## Task instructions
Rewrite all the records below, replacing "Peak position" with "Highest position" wherever it occurs and leaving everything else as it is.

## Materials provided
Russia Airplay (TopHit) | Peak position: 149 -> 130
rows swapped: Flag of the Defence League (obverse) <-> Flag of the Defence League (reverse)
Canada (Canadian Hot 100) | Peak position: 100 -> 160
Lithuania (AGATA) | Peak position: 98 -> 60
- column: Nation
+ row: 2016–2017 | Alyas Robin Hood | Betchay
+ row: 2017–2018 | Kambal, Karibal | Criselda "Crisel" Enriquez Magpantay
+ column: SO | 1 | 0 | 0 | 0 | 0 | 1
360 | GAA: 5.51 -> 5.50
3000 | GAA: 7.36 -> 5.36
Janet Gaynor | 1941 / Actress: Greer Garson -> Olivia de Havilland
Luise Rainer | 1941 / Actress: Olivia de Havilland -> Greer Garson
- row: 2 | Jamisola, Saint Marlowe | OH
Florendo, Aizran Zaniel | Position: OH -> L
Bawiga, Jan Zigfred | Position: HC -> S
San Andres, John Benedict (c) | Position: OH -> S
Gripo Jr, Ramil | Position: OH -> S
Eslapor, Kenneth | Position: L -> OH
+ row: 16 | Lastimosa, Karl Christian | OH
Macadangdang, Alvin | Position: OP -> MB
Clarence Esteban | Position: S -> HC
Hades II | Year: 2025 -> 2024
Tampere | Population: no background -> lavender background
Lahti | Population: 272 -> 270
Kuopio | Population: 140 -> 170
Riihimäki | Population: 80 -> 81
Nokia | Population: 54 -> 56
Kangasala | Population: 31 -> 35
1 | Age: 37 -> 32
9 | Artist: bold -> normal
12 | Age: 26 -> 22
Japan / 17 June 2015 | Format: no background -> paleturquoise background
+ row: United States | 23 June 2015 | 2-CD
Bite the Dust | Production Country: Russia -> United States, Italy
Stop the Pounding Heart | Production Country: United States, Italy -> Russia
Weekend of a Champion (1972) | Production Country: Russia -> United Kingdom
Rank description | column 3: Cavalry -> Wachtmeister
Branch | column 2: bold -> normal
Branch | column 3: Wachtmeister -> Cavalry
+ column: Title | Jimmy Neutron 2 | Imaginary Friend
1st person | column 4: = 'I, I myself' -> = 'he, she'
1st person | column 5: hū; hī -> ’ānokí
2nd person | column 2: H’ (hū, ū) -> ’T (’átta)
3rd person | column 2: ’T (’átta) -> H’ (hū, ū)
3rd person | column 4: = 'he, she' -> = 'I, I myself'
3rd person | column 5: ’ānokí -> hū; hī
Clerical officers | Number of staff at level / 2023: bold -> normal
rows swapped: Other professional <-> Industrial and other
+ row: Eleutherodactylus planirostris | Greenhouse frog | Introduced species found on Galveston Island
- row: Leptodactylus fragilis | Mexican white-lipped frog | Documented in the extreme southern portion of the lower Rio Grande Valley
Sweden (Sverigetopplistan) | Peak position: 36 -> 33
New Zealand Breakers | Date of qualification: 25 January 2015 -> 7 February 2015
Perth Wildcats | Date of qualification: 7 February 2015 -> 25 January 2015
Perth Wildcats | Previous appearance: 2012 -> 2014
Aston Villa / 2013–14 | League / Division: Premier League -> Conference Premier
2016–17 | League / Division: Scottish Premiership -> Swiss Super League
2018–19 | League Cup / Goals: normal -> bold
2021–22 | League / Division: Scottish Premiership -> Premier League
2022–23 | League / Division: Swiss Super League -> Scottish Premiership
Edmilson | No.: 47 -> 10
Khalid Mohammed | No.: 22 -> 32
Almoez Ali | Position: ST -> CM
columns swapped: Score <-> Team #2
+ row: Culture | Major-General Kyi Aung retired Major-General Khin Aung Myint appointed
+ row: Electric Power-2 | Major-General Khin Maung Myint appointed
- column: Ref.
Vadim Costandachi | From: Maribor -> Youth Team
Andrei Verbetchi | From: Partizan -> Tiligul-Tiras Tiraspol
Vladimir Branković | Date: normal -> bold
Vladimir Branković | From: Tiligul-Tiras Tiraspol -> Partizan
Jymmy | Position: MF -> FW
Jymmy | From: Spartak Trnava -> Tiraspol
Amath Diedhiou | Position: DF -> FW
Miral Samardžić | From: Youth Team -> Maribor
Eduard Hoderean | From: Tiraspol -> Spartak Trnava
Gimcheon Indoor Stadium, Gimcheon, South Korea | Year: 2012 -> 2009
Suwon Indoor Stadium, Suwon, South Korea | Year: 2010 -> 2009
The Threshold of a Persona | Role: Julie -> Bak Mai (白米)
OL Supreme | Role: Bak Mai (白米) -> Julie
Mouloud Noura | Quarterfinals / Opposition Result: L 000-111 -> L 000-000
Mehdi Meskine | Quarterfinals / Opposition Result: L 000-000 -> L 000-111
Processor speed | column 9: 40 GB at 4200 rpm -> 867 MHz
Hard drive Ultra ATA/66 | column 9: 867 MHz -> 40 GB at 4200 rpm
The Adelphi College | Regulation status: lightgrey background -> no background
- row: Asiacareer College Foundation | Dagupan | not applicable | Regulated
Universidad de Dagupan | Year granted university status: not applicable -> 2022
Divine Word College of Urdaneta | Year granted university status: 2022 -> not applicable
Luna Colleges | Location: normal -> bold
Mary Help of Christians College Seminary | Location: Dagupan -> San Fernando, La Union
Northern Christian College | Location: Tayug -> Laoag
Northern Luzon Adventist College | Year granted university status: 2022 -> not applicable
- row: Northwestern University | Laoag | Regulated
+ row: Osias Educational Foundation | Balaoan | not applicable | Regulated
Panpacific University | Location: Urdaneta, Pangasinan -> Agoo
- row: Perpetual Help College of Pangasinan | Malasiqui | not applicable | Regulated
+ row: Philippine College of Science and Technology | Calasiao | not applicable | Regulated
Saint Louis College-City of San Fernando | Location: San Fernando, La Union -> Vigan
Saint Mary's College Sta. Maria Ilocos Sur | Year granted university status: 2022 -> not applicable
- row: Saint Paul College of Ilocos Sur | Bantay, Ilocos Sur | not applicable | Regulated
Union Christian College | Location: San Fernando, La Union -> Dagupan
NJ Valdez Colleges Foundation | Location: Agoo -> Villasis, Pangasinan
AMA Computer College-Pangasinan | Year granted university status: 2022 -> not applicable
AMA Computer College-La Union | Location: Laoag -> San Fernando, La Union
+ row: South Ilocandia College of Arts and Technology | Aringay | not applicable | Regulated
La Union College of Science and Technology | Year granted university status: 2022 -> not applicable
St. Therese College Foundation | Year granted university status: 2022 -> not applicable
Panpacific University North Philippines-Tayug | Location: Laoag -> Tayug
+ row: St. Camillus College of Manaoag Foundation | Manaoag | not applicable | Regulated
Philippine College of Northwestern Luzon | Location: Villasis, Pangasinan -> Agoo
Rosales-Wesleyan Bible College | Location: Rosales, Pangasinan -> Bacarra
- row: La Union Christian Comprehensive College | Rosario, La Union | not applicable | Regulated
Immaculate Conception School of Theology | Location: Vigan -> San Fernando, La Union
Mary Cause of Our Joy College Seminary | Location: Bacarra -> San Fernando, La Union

## Worked solution
Russia Airplay (TopHit) | Highest position: 149 -> 130
rows swapped: Flag of the Defence League (obverse) <-> Flag of the Defence League (reverse)
Canada (Canadian Hot 100) | Highest position: 100 -> 160
Lithuania (AGATA) | Highest position: 98 -> 60
- column: Nation
+ row: 2016–2017 | Alyas Robin Hood | Betchay
+ row: 2017–2018 | Kambal, Karibal | Criselda "Crisel" Enriquez Magpantay
+ column: SO | 1 | 0 | 0 | 0 | 0 | 1
360 | GAA: 5.51 -> 5.50
3000 | GAA: 7.36 -> 5.36
Janet Gaynor | 1941 / Actress: Greer Garson -> Olivia de Havilland
Luise Rainer | 1941 / Actress: Olivia de Havilland -> Greer Garson
- row: 2 | Jamisola, Saint Marlowe | OH
Florendo, Aizran Zaniel | Position: OH -> L
Bawiga, Jan Zigfred | Position: HC -> S
San Andres, John Benedict (c) | Position: OH -> S
Gripo Jr, Ramil | Position: OH -> S
Eslapor, Kenneth | Position: L -> OH
+ row: 16 | Lastimosa, Karl Christian | OH
Macadangdang, Alvin | Position: OP -> MB
Clarence Esteban | Position: S -> HC
Hades II | Year: 2025 -> 2024
Tampere | Population: no background -> lavender background
Lahti | Population: 272 -> 270
Kuopio | Population: 140 -> 170
Riihimäki | Population: 80 -> 81
Nokia | Population: 54 -> 56
Kangasala | Population: 31 -> 35
1 | Age: 37 -> 32
9 | Artist: bold -> normal
12 | Age: 26 -> 22
Japan / 17 June 2015 | Format: no background -> paleturquoise background
+ row: United States | 23 June 2015 | 2-CD
Bite the Dust | Production Country: Russia -> United States, Italy
Stop the Pounding Heart | Production Country: United States, Italy -> Russia
Weekend of a Champion (1972) | Production Country: Russia -> United Kingdom
Rank description | column 3: Cavalry -> Wachtmeister
Branch | column 2: bold -> normal
Branch | column 3: Wachtmeister -> Cavalry
+ column: Title | Jimmy Neutron 2 | Imaginary Friend
1st person | column 4: = 'I, I myself' -> = 'he, she'
1st person | column 5: hū; hī -> ’ānokí
2nd person | column 2: H’ (hū, ū) -> ’T (’átta)
3rd person | column 2: ’T (’átta) -> H’ (hū, ū)
3rd person | column 4: = 'he, she' -> = 'I, I myself'
3rd person | column 5: ’ānokí -> hū; hī
Clerical officers | Number of staff at level / 2023: bold -> normal
rows swapped: Other professional <-> Industrial and other
+ row: Eleutherodactylus planirostris | Greenhouse frog | Introduced species found on Galveston Island
- row: Leptodactylus fragilis | Mexican white-lipped frog | Documented in the extreme southern portion of the lower Rio Grande Valley
Sweden (Sverigetopplistan) | Highest position: 36 -> 33
New Zealand Breakers | Date of qualification: 25 January 2015 -> 7 February 2015
Perth Wildcats | Date of qualification: 7 February 2015 -> 25 January 2015
Perth Wildcats | Previous appearance: 2012 -> 2014
Aston Villa / 2013–14 | League / Division: Premier League -> Conference Premier
2016–17 | League / Division: Scottish Premiership -> Swiss Super League
2018–19 | League Cup / Goals: normal -> bold
2021–22 | League / Division: Scottish Premiership -> Premier League
2022–23 | League / Division: Swiss Super League -> Scottish Premiership
Edmilson | No.: 47 -> 10
Khalid Mohammed | No.: 22 -> 32
Almoez Ali | Position: ST -> CM
columns swapped: Score <-> Team #2
+ row: Culture | Major-General Kyi Aung retired Major-General Khin Aung Myint appointed
+ row: Electric Power-2 | Major-General Khin Maung Myint appointed
- column: Ref.
Vadim Costandachi | From: Maribor -> Youth Team
Andrei Verbetchi | From: Partizan -> Tiligul-Tiras Tiraspol
Vladimir Branković | Date: normal -> bold
Vladimir Branković | From: Tiligul-Tiras Tiraspol -> Partizan
Jymmy | Position: MF -> FW
Jymmy | From: Spartak Trnava -> Tiraspol
Amath Diedhiou | Position: DF -> FW
Miral Samardžić | From: Youth Team -> Maribor
Eduard Hoderean | From: Tiraspol -> Spartak Trnava
Gimcheon Indoor Stadium, Gimcheon, South Korea | Year: 2012 -> 2009
Suwon Indoor Stadium, Suwon, South Korea | Year: 2010 -> 2009
The Threshold of a Persona | Role: Julie -> Bak Mai (白米)
OL Supreme | Role: Bak Mai (白米) -> Julie
Mouloud Noura | Quarterfinals / Opposition Result: L 000-111 -> L 000-000
Mehdi Meskine | Quarterfinals / Opposition Result: L 000-000 -> L 000-111
Processor speed | column 9: 40 GB at 4200 rpm -> 867 MHz
Hard drive Ultra ATA/66 | column 9: 867 MHz -> 40 GB at 4200 rpm
The Adelphi College | Regulation status: lightgrey background -> no background
- row: Asiacareer College Foundation | Dagupan | not applicable | Regulated
Universidad de Dagupan | Year granted university status: not applicable -> 2022
Divine Word College of Urdaneta | Year granted university status: 2022 -> not applicable
Luna Colleges | Location: normal -> bold
Mary Help of Christians College Seminary | Location: Dagupan -> San Fernando, La Union
Northern Christian College | Location: Tayug -> Laoag
Northern Luzon Adventist College | Year granted university status: 2022 -> not applicable
- row: Northwestern University | Laoag | Regulated
+ row: Osias Educational Foundation | Balaoan | not applicable | Regulated
Panpacific University | Location: Urdaneta, Pangasinan -> Agoo
- row: Perpetual Help College of Pangasinan | Malasiqui | not applicable | Regulated
+ row: Philippine College of Science and Technology | Calasiao | not applicable | Regulated
Saint Louis College-City of San Fernando | Location: San Fernando, La Union -> Vigan
Saint Mary's College Sta. Maria Ilocos Sur | Year granted university status: 2022 -> not applicable
- row: Saint Paul College of Ilocos Sur | Bantay, Ilocos Sur | not applicable | Regulated
Union Christian College | Location: San Fernando, La Union -> Dagupan
NJ Valdez Colleges Foundation | Location: Agoo -> Villasis, Pangasinan
AMA Computer College-Pangasinan | Year granted university status: 2022 -> not applicable
AMA Computer College-La Union | Location: Laoag -> San Fernando, La Union
+ row: South Ilocandia College of Arts and Technology | Aringay | not applicable | Regulated
La Union College of Science and Technology | Year granted university status: 2022 -> not applicable
St. Therese College Foundation | Year granted university status: 2022 -> not applicable
Panpacific University North Philippines-Tayug | Location: Laoag -> Tayug
+ row: St. Camillus College of Manaoag Foundation | Manaoag | not applicable | Regulated
Philippine College of Northwestern Luzon | Location: Villasis, Pangasinan -> Agoo
Rosales-Wesleyan Bible College | Location: Rosales, Pangasinan -> Bacarra
- row: La Union Christian Comprehensive College | Rosario, La Union | not applicable | Regulated
Immaculate Conception School of Theology | Location: Vigan -> San Fernando, La Union
Mary Cause of Our Joy College Seminary | Location: Bacarra -> San Fernando, La Union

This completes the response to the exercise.